* **About this exercise**
Copy exactly the lines of the material below that run from the one containing "notebook: present [376,300,443,333]" through the one containing "magazine: none [491,329,625,373]". Copy no other lines.

* **The records**
BEGIN

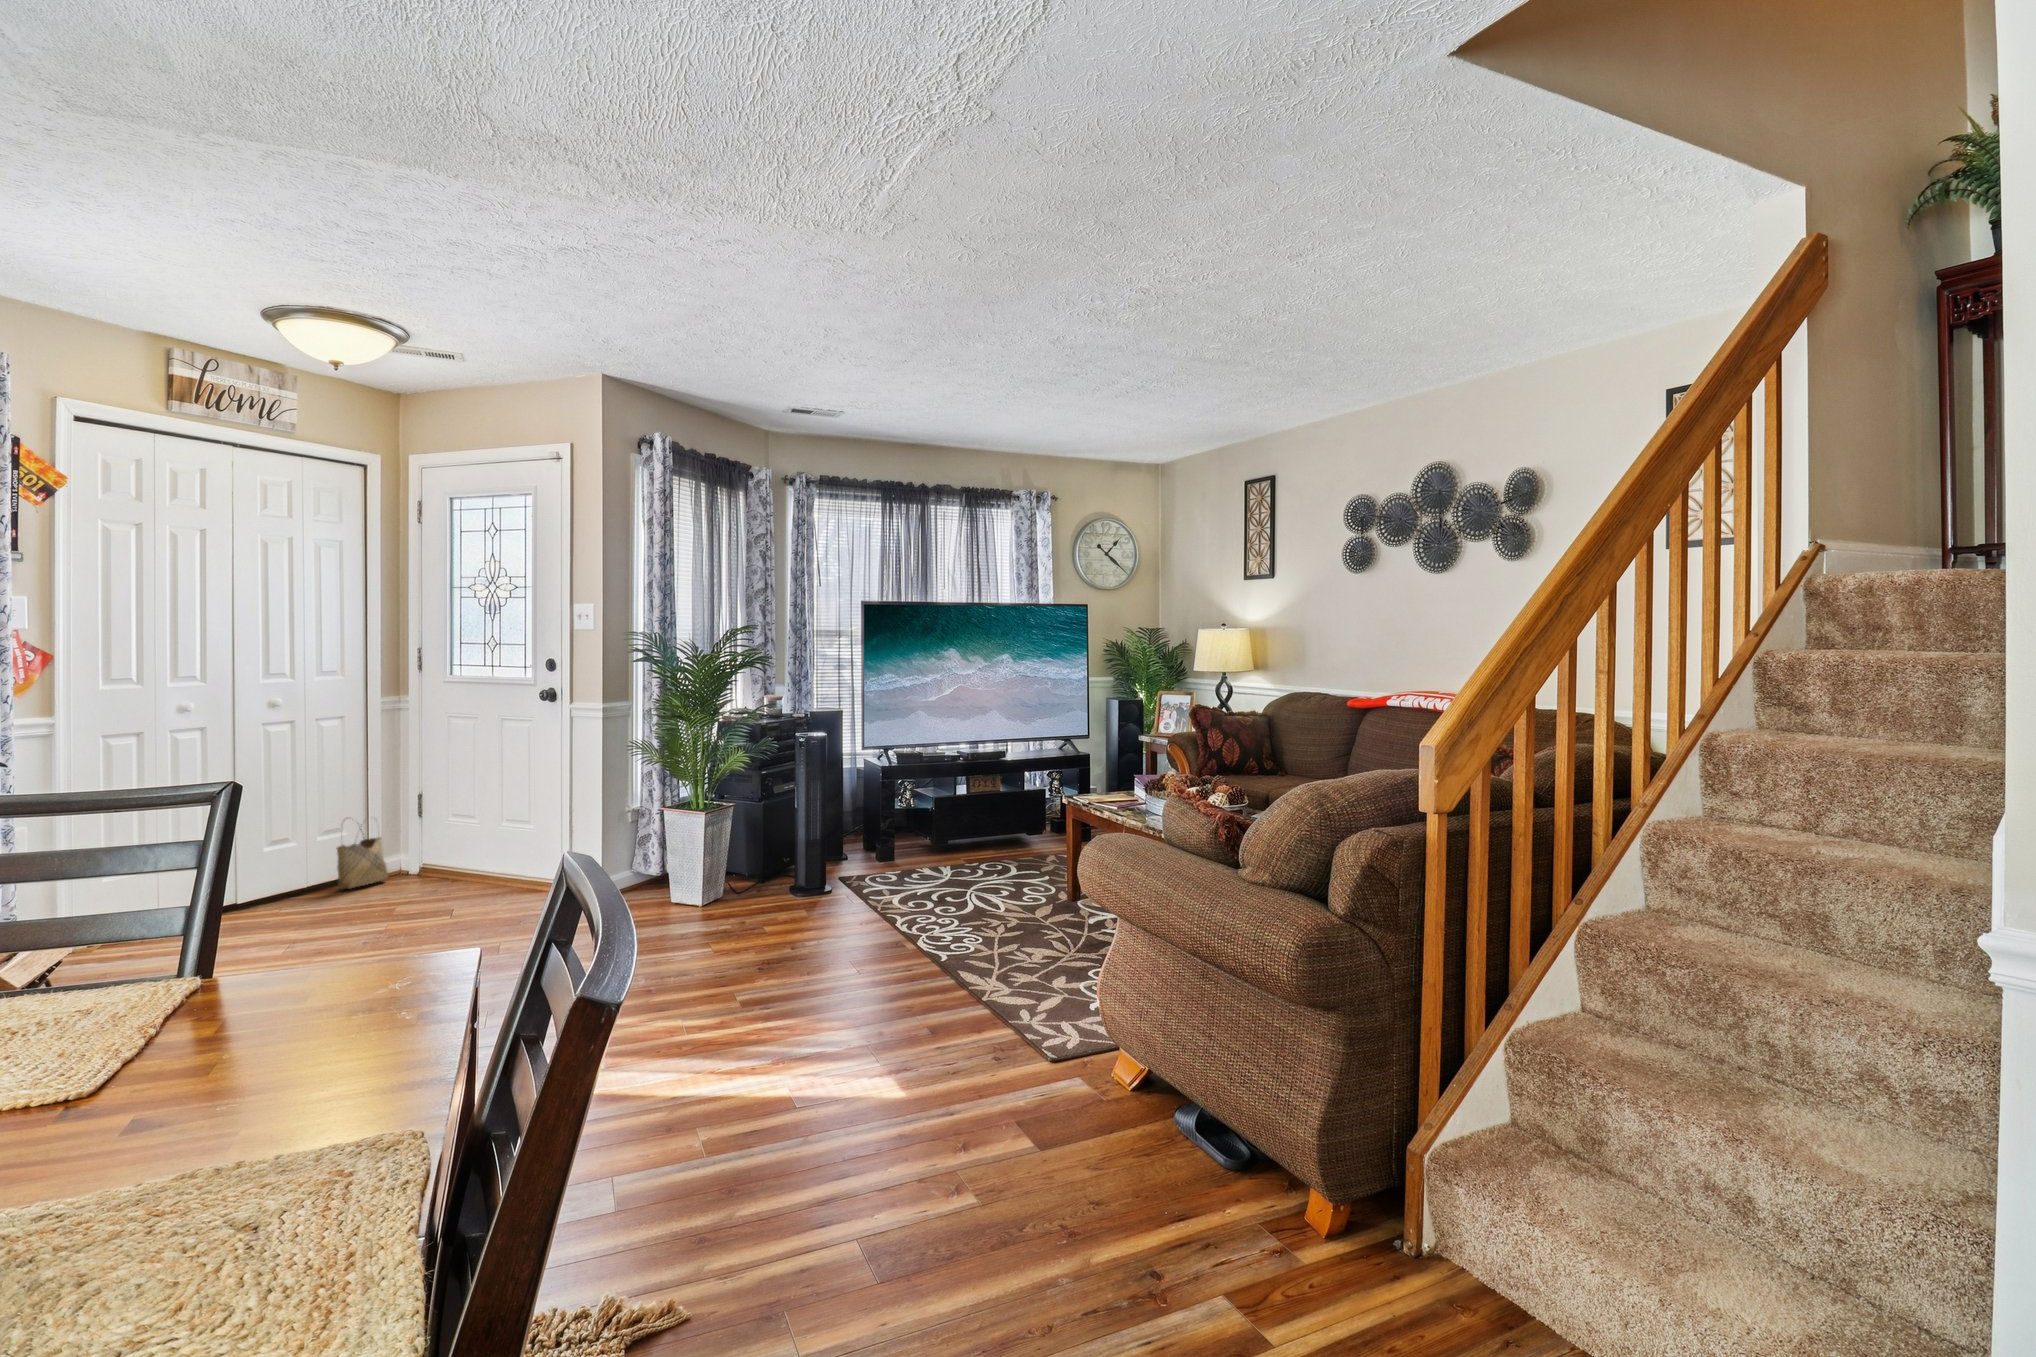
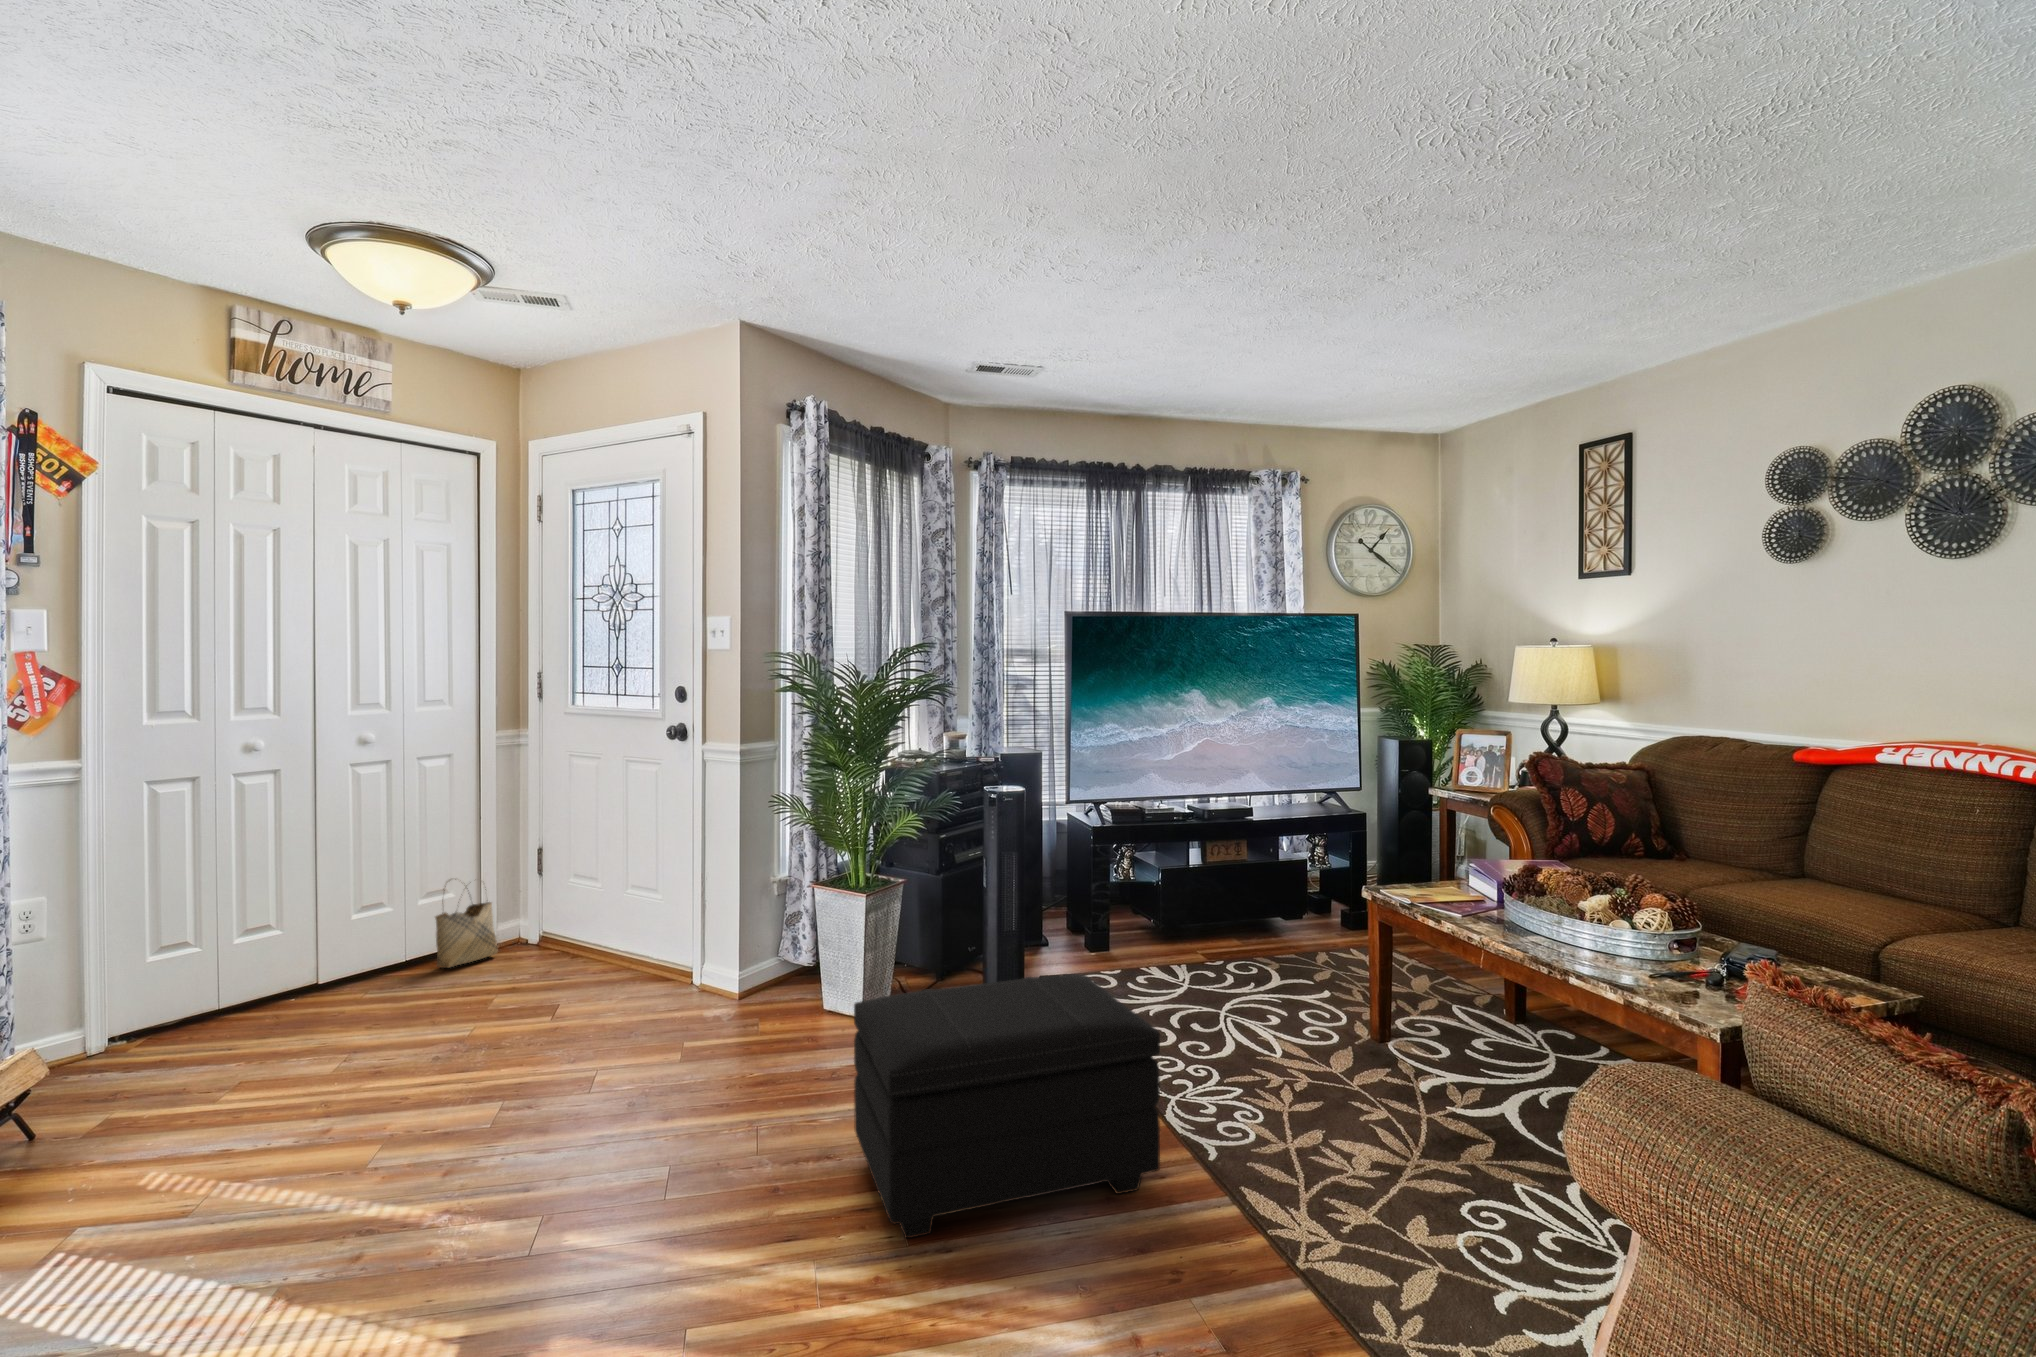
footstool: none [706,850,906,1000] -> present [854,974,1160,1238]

END
BEGIN

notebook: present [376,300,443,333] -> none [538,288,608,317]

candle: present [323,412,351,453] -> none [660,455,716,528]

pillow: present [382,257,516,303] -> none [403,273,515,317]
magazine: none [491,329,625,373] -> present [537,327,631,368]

END

* **The completed task**
notebook: present [376,300,443,333] -> none [538,288,608,317]

candle: present [323,412,351,453] -> none [660,455,716,528]

pillow: present [382,257,516,303] -> none [403,273,515,317]
magazine: none [491,329,625,373] -> present [537,327,631,368]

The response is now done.